Jacobabad e Ras al-Khaima, le prime città diventate invivibili per il caldo torrido

Il caldo può diventare letteralmente invivibile? La risposta è sì: lo affermano gli scienziati e si tocca già con mano in Pakistan e a Ras al-Khaima.

Nella bozza del Sixth assessment report, messa in circolazione dalla stampa a fine giugno, gli esperti del Gruppo intergovernativo di esperti sui cambiamenti climatici (Ipcc) delineavano un futuro fatto di caldo invivibile, estinzione di specie, epidemie, collasso degli ecosistemi, città minacciate dal livello dei mari. Un futuro che sembrerebbe fin troppo apocalittico, se non fosse la logica conseguenza di quel riscaldamento globale su cui gli scienziati cercano a tutti i costi di richiamare la nostra attenzione ormai da anni. Anzi, in alcuni luoghi del mondo questa non è una previsione ma la realtà, già oggi. È il caso di Jacobabad, in Pakistan, e dell’emirato di Ras al-Khaima. Due città che hanno già raggiunto una temperatura ritenuta incompatibile con la sopravvivenza umana.

Quando il caldo diventa invivibile

Per la sua capacità di termoregolazione, il corpo umano è capace di resistere a temperature estreme, anche di 60 gradi centigradi. O addirittura di 100, se sono di breve durata. Questo, però, a patto che l’aria sia secca e permetta al sudore di evaporare, rinfrescando l’organismo. Quando però la colonnina di mercurio supera stabilmente i 35 gradi con un tasso di umidità del 90 per cento, il meccanismo si inceppa e la temperatura corporea si alza. “Possiamo iniziare ad avere problemi di vista, vertigini, disturbi neurologici”, spiega a un’emittente televisiva francese il cardiologo sportivo Laurent Uzan. Nei casi più gravi si arriva al coma, alle convulsioni e a gravi complicazioni cardiache e renali.

Caldo a Portland
Un cooling center a Portland, cioè un luogo messo a disposizione della cittadinanza per rinfrescarsi ed evitare malori legati al caldo © Nathan Howard/Getty Images

A Jacobabad picco di ricoveri in ospedale

È esattamente il clima che caratterizza Jacobabad, nella provincia del Sindh, in Pakistan. I suoi 200mila abitanti sono sempre stati abituati a estati torride, visto che la città si trova proprio in corrispondenza del tropico del cancro e i raggi del sole la colpiscono perpendicolarmente nel solstizio d’estate. La situazione, però, sta peggiorando a vista d’occhio. L’aria umida in arrivo dal mar Arabico ha contribuito a sfondare il tetto dei 52 gradi centigradi e tutto fa pensare che il trend sia destinato a peggiorare. I blackout sono sempre più frequenti, così come i ricoveri per infarti e altri problemi cardiaci, considerato che solo i più fortunati hanno un impianto di aria condizionata in casa.

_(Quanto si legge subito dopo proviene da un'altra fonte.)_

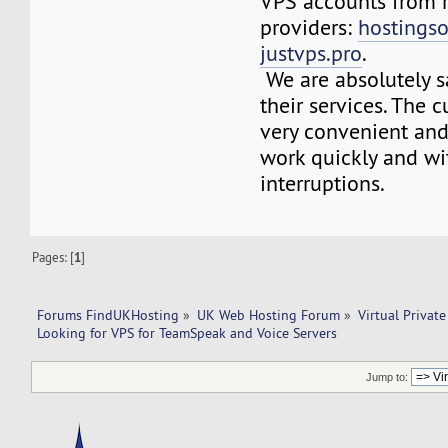
VPS accounts from r
providers:
hostings
justvps.pro
.
We are absolutely sa
their services. The 
very convenient and 
work quickly and wi
interruptions.
Pages: [
1
]
Forums FindUKHosting
»
UK Web Hosting Forum
»
Virtual Private
Looking for VPS for TeamSpeak and Voice Servers
Jump to:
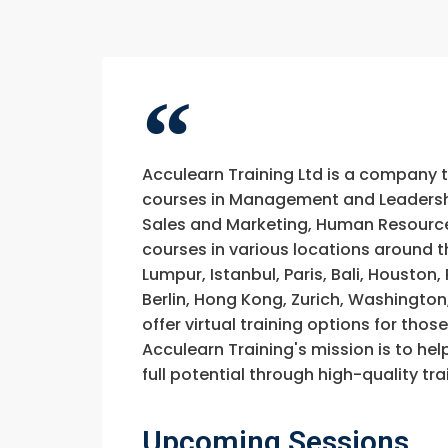
Acculearn Training Ltd is a company 
courses in Management and Leadership
Sales and Marketing, Human Resource
courses in various locations around t
Lumpur, Istanbul, Paris, Bali, Houston
Berlin, Hong Kong, Zurich, Washington
offer virtual training options for thos
Acculearn Training's mission is to hel
full potential through high-quality 
Upcoming Sessions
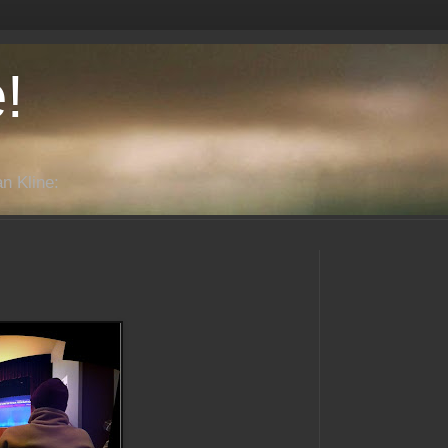
!
n Kline:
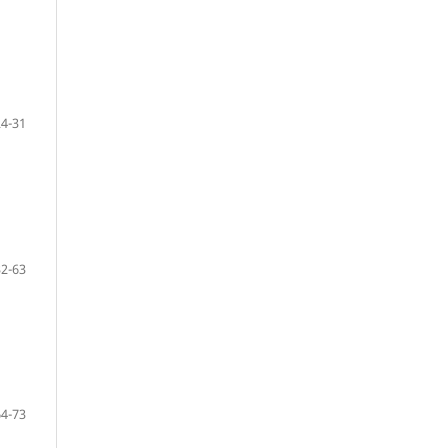
24-31
32-63
64-73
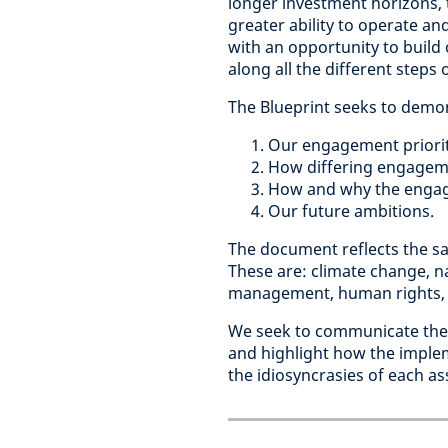
longer investment horizons, t
greater ability to operate a
with an opportunity to build 
along all the different steps
The Blueprint seeks to demo
Our engagement priorit
How differing engageme
How and why the engage
Our future ambitions.
The document reflects the sa
These are: climate change, na
management, human rights, d
We seek to communicate the 
and highlight how the imple
the idiosyncrasies of each ass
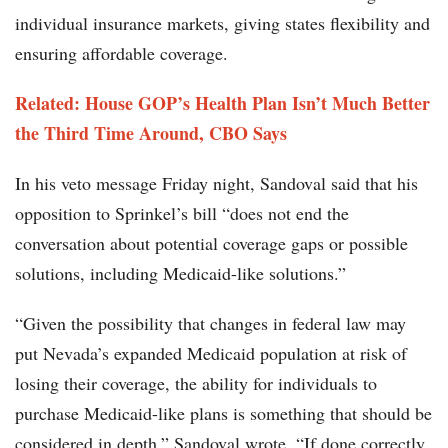
individual insurance markets, giving states flexibility and
ensuring affordable coverage.
Related: House GOP’s Health Plan Isn’t Much Better
the Third Time Around, CBO Says
In his veto message Friday night, Sandoval said that his
opposition to Sprinkel’s bill “does not end the
conversation about potential coverage gaps or possible
solutions, including Medicaid-like solutions.”
“Given the possibility that changes in federal law may
put Nevada’s expanded Medicaid population at risk of
losing their coverage, the ability for individuals to
purchase Medicaid-like plans is something that should be
considered in depth,” Sandoval wrote. “If done correctly,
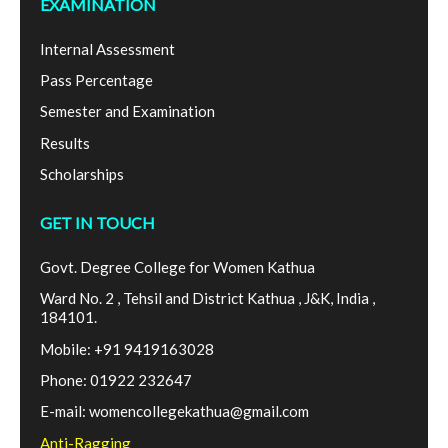
EXAMINATION
Internal Assessment
Pass Percentage
Semester and Examination
Results
Scholarships
GET IN TOUCH
Govt. Degree College for Women Kathua
Ward No. 2 , Tehsil and District Kathua , J&K, India ,
184101.
Mobile: +91 9419163028
Phone: 01922 232647
E-mail: womencollegekathua@gmail.com
Anti-Ragging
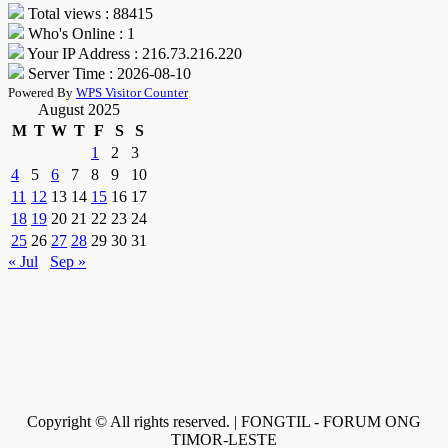
Total views : 88415
Who's Online : 1
Your IP Address : 216.73.216.220
Server Time : 2026-08-10
Powered By
WPS Visitor Counter
August 2025
M
T
W
T
F
S
S
1
2
3
4
5
6
7
8
9
10
11
12
13
14
15
16
17
18
19
20
21
22
23
24
25
26
27
28
29
30
31
« Jul
Sep »
Copyright © All rights reserved. | FONGTIL - FORUM ONG
TIMOR-LESTE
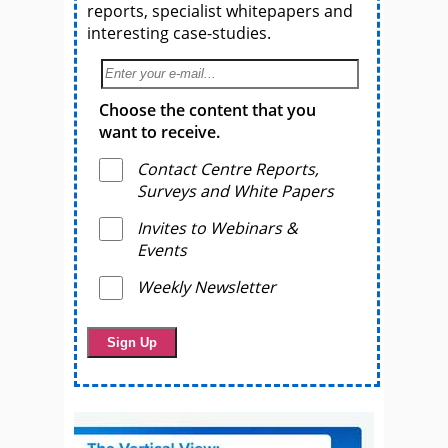
reports, specialist whitepapers and
interesting case-studies.
Choose the content that you
want to receive.
Contact Centre Reports,
Surveys and White Papers
Invites to Webinars &
Events
Weekly Newsletter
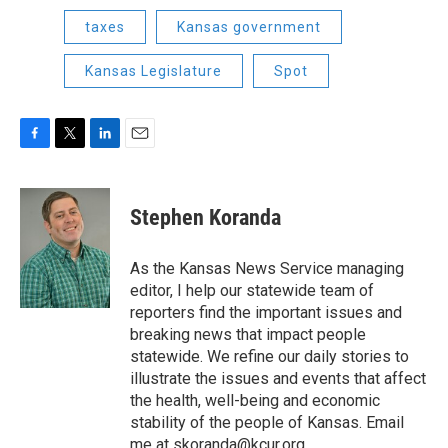
taxes
Kansas government
Kansas Legislature
Spot
F
T
L
E
a
w
i
m
c
i
n
a
e
t
k
i
Stephen Koranda
b
t
e
l
o
e
d
o
r
I
As the Kansas News Service managing
k
n
editor, I help our statewide team of
reporters find the important issues and
breaking news that impact people
statewide. We refine our daily stories to
illustrate the issues and events that affect
the health, well-being and economic
stability of the people of Kansas. Email
me at skoranda@kcur.org.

Pioggia artificiale su Ras al-Khaima

L’altro centro ad aver superato la soglia dei 52 gradi, ritenuta per convenzione invivibile, è Ras al-Khaima. Affacciato sul golfo Persico, è uno dei sette emirati che compongono gli Emirati Arabi Uniti. In questi giorni stanno circolando video che mostrano violenti temporali abbattersi sul territorio; peccato però che si tratti di pioggia artificiale.

Attraverso tecnologie sviluppate grazie agli investimenti milionari delle autorità emiratine, infatti, i droni raggiungono le nuvole e rilasciano scariche elettriche che favoriscono la condensazione del vapore acqueo. Il risultato sono i rovesci di pioggia, pensati per dare sollievo al clima desertico che caratterizza la zona. Un palliativo, non certo una soluzione.